Helpful photos (optional but valuable)
- Overall part (with scale), areas of interest, access constraints (e.g., manway, flange, weld run).
- For on-site work: work area (lighting, clearance), badge/PPE notes, lift/rigging situation.
Bold with a job: If a file affects safety or technique, call it out in the RFQ next to the upload.
Routing & SLAs
What you’ll get: Simple rules + timers so RFQs land with the right owner and move on time.
Process (1–2–3)
1) Intake & triage
- Auto-route by selections:
- On-site = Yes → Dispatch (tag: region).
- Method includes PAUT/TOFD → add Level III review.
- Includes RT → add Radiation safety checklist.
- Timers: start T+0 SLA when form submits; set owner by T+1 hr (business hours).
2) Scope confirmation
- Owner calls by T+4 hr (or by 3pm local, whichever comes first).
- Confirms: standard, access constraints, files complete, turnaround.
- If gaps: send one-click request for missing items (templated email with upload link).
3) Quote & scheduling
- Send quote with options (standard vs rush) and earliest slot; include PO/credit terms.
- Thank-you page already shows ETA and owner; email includes calendar link.
Phone & email rules
- Regional DID on service-area pages → tagged as phone_click_region.
- Main RFQ line → IVR option “1: Mobile Dispatch / 2: Inside Sales.”
- After-hours: autoresponder promises callback window; voicemail transcribed to owner’s queue.
Autoresponder (copy-ready)
Subject: We’ve received your NDT RFQ — next step
Hi [first_name],
We’ve assigned [owner_name] to your request ([methods]). You’ll get a scope confirmation call by [callback_time].
What we have: [files_list]
What we still need (if any): [missing_items]
Need this on-site? We cover [region]. Otherwise we’ll send RMA + packing tips.
— [lab_name] | Certs & samples: [certs_url]
Thank-you page (what it should say)
- Header: Thanks — here’s what happens next.
- Owner + clock: Your project owner is [owner_name]. Expect a call by [callback_time].
- Links that help now: Certificates, Sample report (matching method), Turnaround times.
- If on-site: short arrival checklist (badging, PPE, lift, exclusion zone if RT).
SLAs (set & measure)
- Owner assigned: ≤ 1 hr.
- Scope call: ≤ 4 hrs (biz hours) or next business morning.

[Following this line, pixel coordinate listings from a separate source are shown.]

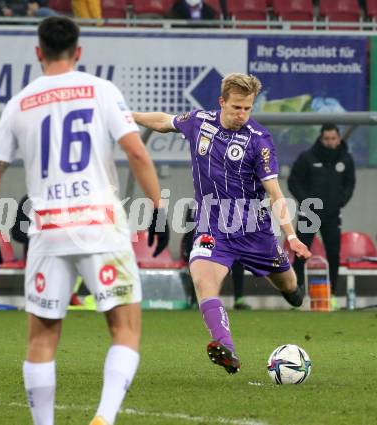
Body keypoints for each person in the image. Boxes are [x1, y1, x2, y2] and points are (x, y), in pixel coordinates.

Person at [0, 16, 169, 425]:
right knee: (125, 327)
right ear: (78, 52)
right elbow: (137, 152)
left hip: (47, 230)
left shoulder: (19, 103)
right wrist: (157, 207)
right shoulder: (101, 91)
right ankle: (104, 416)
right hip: (100, 225)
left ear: (37, 52)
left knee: (42, 337)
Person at [133, 73, 311, 375]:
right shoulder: (200, 121)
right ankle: (225, 347)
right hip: (212, 229)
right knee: (204, 282)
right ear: (222, 102)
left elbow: (275, 192)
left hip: (255, 232)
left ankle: (294, 290)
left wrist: (291, 236)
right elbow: (164, 121)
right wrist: (128, 116)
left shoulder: (259, 140)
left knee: (291, 289)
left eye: (248, 109)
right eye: (236, 107)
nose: (242, 114)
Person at [288, 123, 356, 309]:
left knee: (333, 256)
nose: (330, 142)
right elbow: (294, 182)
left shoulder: (346, 159)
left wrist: (339, 201)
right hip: (309, 213)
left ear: (339, 138)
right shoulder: (307, 157)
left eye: (333, 139)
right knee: (301, 254)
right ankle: (297, 294)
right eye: (326, 139)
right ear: (320, 138)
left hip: (332, 215)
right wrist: (306, 202)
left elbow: (350, 184)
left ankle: (331, 295)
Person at [181, 205, 251, 310]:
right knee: (199, 262)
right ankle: (195, 300)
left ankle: (239, 299)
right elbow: (189, 230)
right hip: (202, 241)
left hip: (223, 240)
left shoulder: (226, 203)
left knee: (238, 261)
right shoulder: (194, 205)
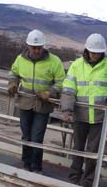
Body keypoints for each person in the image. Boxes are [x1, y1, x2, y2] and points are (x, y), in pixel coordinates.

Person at [61, 33, 107, 187]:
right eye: (92, 52)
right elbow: (69, 90)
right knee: (78, 149)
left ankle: (88, 182)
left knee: (93, 152)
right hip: (80, 115)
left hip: (99, 117)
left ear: (102, 52)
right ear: (87, 50)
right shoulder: (76, 65)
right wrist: (67, 111)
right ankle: (74, 178)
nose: (95, 55)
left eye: (98, 53)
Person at [7, 29, 65, 172]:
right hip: (25, 102)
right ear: (28, 46)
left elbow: (61, 82)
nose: (37, 51)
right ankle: (26, 163)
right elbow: (13, 73)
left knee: (37, 137)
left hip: (43, 105)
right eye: (34, 48)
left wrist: (49, 92)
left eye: (39, 48)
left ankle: (36, 166)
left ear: (43, 46)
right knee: (26, 135)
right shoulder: (20, 59)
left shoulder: (54, 61)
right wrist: (12, 83)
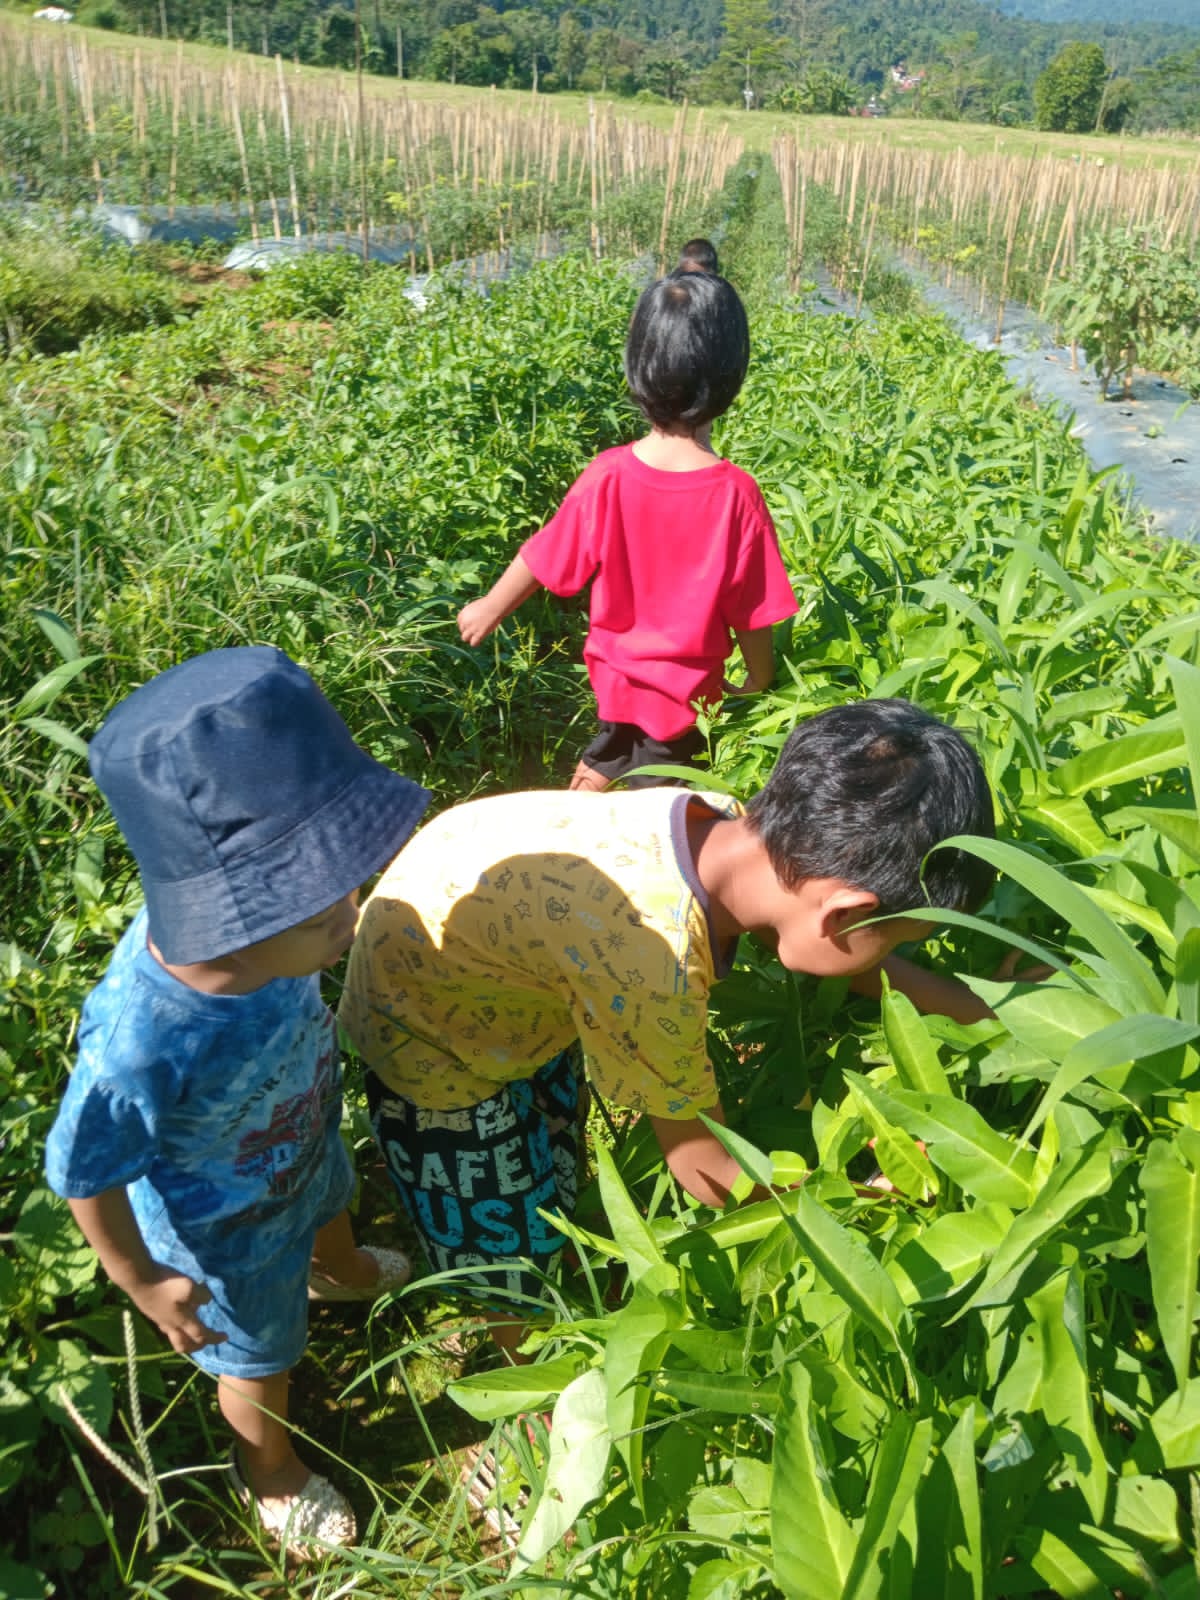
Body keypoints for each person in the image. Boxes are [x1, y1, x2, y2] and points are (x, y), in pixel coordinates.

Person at [338, 698, 997, 1359]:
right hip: (430, 1045)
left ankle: (552, 1249)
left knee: (547, 1153)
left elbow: (839, 957)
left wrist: (988, 1007)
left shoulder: (722, 832)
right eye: (892, 942)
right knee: (504, 1236)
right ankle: (520, 1370)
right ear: (844, 913)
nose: (886, 957)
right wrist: (872, 1199)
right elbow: (704, 1169)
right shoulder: (652, 961)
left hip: (498, 967)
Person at [45, 647, 430, 1556]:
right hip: (226, 1229)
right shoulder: (141, 1042)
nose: (353, 903)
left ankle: (336, 1273)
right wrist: (144, 1281)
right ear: (238, 914)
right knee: (261, 1358)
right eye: (321, 898)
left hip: (298, 1139)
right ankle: (271, 1471)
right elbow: (82, 1170)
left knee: (333, 1200)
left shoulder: (276, 948)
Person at [457, 269, 797, 792]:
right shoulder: (735, 495)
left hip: (614, 682)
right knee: (665, 793)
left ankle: (585, 797)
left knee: (615, 742)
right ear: (732, 375)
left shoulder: (608, 474)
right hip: (688, 697)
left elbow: (547, 554)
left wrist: (490, 608)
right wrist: (761, 676)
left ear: (638, 368)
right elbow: (751, 609)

- Quote out: ≤ 24 hrs after complete files (≤ 4 hrs for repeat jobs).
- Tracking events:
rfq_view,rfq_start,rfq_submit,owner_assigned,scope_call_done,quote_sent.

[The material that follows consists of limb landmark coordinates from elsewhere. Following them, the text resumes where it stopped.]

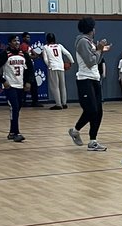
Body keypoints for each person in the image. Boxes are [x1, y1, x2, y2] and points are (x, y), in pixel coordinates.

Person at [68, 16, 111, 152]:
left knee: (99, 111)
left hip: (94, 78)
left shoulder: (90, 42)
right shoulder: (82, 41)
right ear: (92, 28)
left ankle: (93, 141)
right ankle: (75, 130)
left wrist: (101, 50)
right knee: (91, 110)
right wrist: (99, 49)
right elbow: (90, 61)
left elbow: (96, 61)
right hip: (84, 79)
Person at [0, 34, 32, 142]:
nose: (17, 42)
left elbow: (30, 69)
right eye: (14, 41)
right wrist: (3, 81)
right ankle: (17, 133)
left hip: (21, 86)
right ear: (9, 43)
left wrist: (28, 82)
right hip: (10, 86)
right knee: (14, 108)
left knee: (17, 109)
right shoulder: (5, 54)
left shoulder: (24, 54)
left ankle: (12, 132)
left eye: (18, 40)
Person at [42, 32, 72, 110]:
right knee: (62, 86)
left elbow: (45, 58)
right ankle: (64, 103)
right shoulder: (59, 46)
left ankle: (58, 104)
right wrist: (72, 62)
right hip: (61, 66)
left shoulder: (45, 47)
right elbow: (68, 53)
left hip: (53, 67)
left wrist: (49, 65)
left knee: (55, 86)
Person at [19, 32, 43, 107]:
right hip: (26, 67)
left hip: (30, 67)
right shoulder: (23, 46)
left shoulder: (28, 46)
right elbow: (26, 56)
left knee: (33, 85)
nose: (28, 39)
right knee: (26, 84)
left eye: (29, 37)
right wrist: (34, 56)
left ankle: (34, 101)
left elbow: (35, 54)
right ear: (23, 38)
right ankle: (23, 101)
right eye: (27, 37)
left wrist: (35, 55)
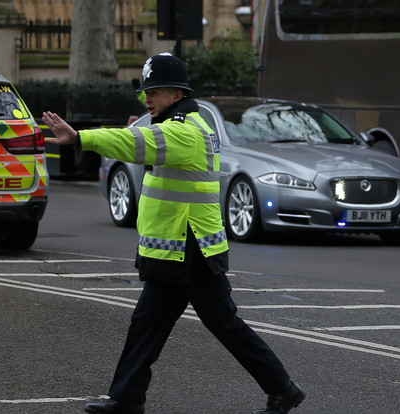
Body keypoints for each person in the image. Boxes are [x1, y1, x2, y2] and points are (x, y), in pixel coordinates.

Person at [42, 52, 305, 414]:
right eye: (146, 92)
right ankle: (126, 399)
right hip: (178, 248)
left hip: (191, 248)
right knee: (148, 324)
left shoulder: (185, 132)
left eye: (156, 92)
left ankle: (283, 389)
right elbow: (142, 137)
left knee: (223, 324)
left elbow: (135, 144)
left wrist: (79, 137)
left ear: (177, 95)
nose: (148, 98)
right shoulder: (181, 123)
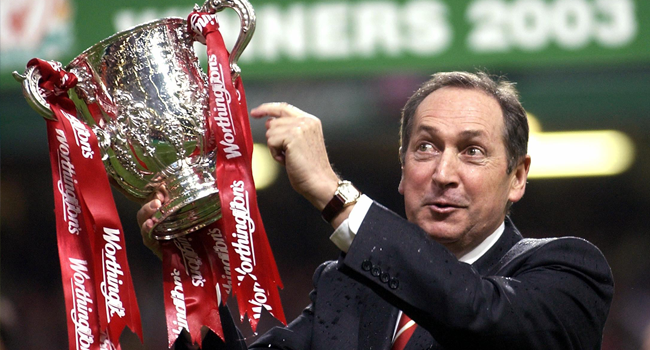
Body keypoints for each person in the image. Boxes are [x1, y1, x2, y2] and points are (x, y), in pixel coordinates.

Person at [137, 71, 614, 349]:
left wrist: (333, 193)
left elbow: (477, 314)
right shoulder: (348, 286)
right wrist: (193, 270)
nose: (443, 173)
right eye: (425, 148)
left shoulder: (568, 271)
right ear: (403, 170)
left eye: (472, 151)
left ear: (518, 176)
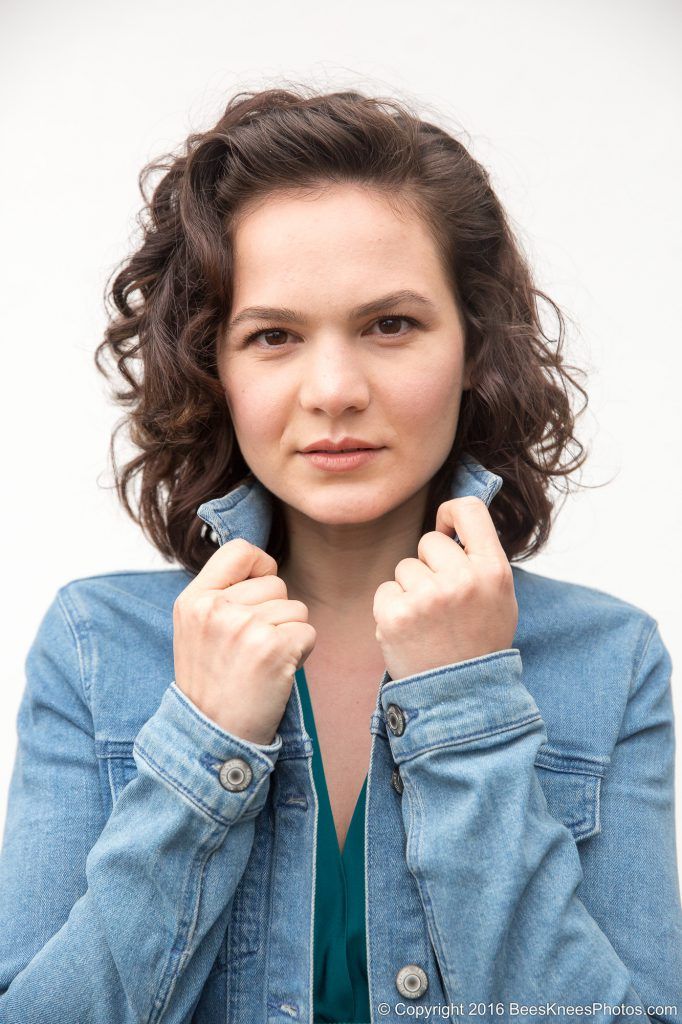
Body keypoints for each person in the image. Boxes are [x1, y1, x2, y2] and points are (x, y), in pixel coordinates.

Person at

Do this → you get X: Clear routing + visible timers turn submissions into approved quotes faster, with fewer “any update?” emails.
Checklist + FAQ
What you’ll get: A final pass to catch missing fields, copy, and routing—plus quick answers to common objections.
☑ Final checks (ship-ready)
- ☑ Fields: Method(s), material/geometry, standard/spec, qty/lots, access constraints, due date/rush, on-site vs ship-to, uploads, contact/company/role.
- ☑ Copy: Confidentiality line, lead-time ranges, named owner + callback time, standards-in-view with links to proof.
- ☑ Uploads: File types/size listed (PDF/DWG/STEP/JPG, ≤25MB, up to 5), guidance on what to attach.
- ☑ Safety notes: RT exclusion zone checklist (if applicable), PT/MT cleanliness, UT/ET calibration/fixtures.
- ☑ Routing: On-site → Dispatch, advanced UT → Level III, RT → safety checklist; after-hours rule in place.
- ☑ Thank-you page: Owner + ETA shown, links to certificates, sample report, turnaround times, arrival checklist if on-site.
- ☑ Tracking:
rfq_view,rfq_start,rfq_submit,owner_assigned,scope_call_done,quote_sent. - ☑ Accessibility: Alt text on proof images, semantic table markup, readable contrast.
FAQ
Do we really need all these fields?
Yes—but keep it to 7–9 essentials. Each field prevents a follow-up email and speeds scoping. If it’s not used to route or price, cut it.
Should we show turnaround ranges publicly?
Yes. Simple ranges (PT/MT 2–3 days, UT/PAUT 3–5, RT 4–6) set expectations and reduce “is it done yet?” emails. You can still offer rush after review.
What if the buyer doesn’t know the standard?
Offer a “Not sure” option and ask for the customer spec page or acceptance notes. Your team can map it to the correct ASTM/NAS in the scope call.
Will posting certificates and sample reports create security risks?
Share redacted documents and limit identifiers. The upside—faster approvals and fewer procurement emails—outweighs the risk when handled properly.